What you have to do = Copy task. Retype the whole listing exactly, omitting any picture in it.

Provided data =
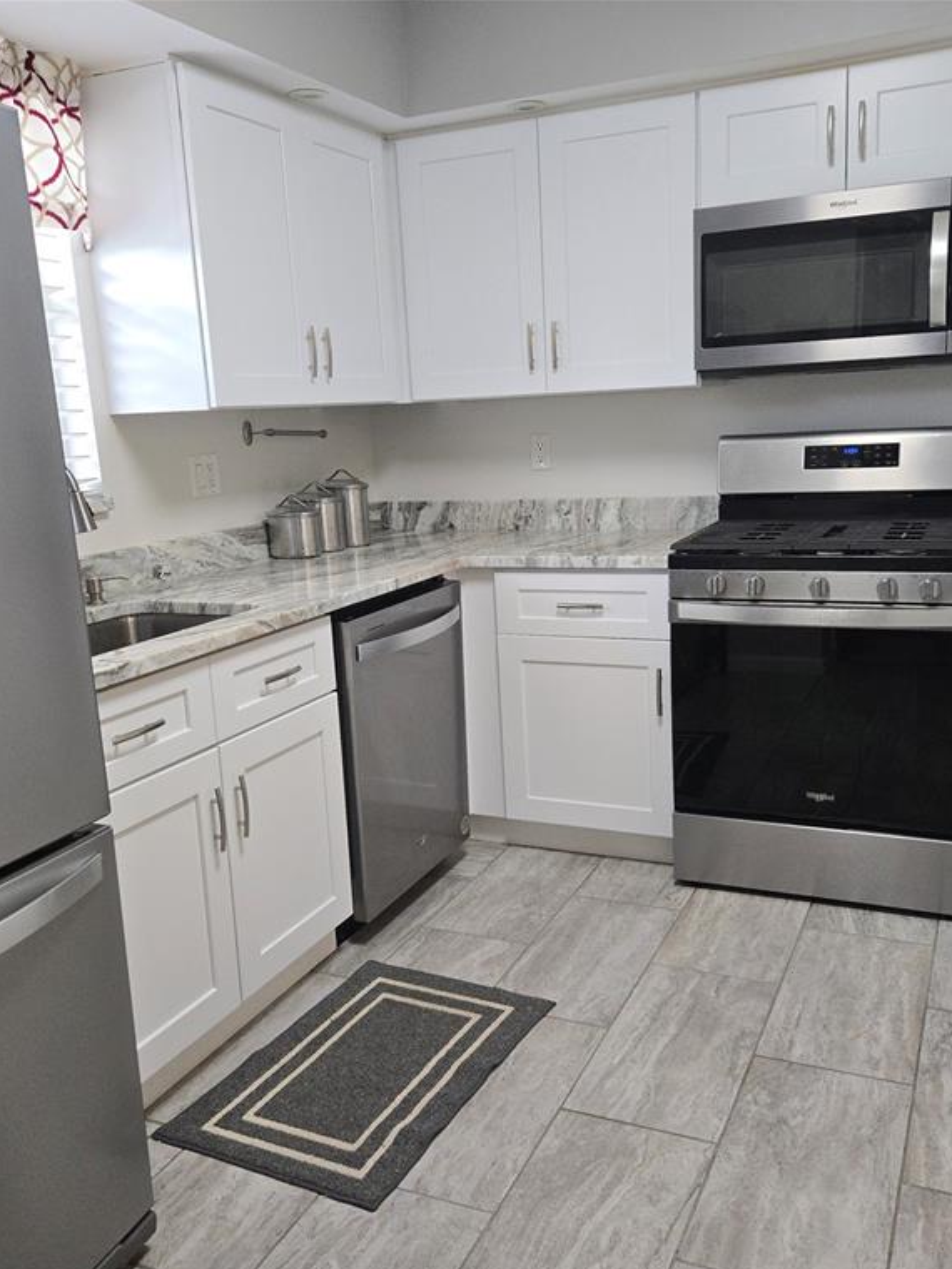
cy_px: 640
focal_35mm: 31
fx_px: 1137
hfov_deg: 45.4
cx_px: 476
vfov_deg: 58.4
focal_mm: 5.4
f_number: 1.8
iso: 125
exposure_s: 1/120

The answer =
cy_px: 640
focal_35mm: 31
fx_px: 1137
hfov_deg: 45.4
cx_px: 476
vfov_deg: 58.4
focal_mm: 5.4
f_number: 1.8
iso: 125
exposure_s: 1/120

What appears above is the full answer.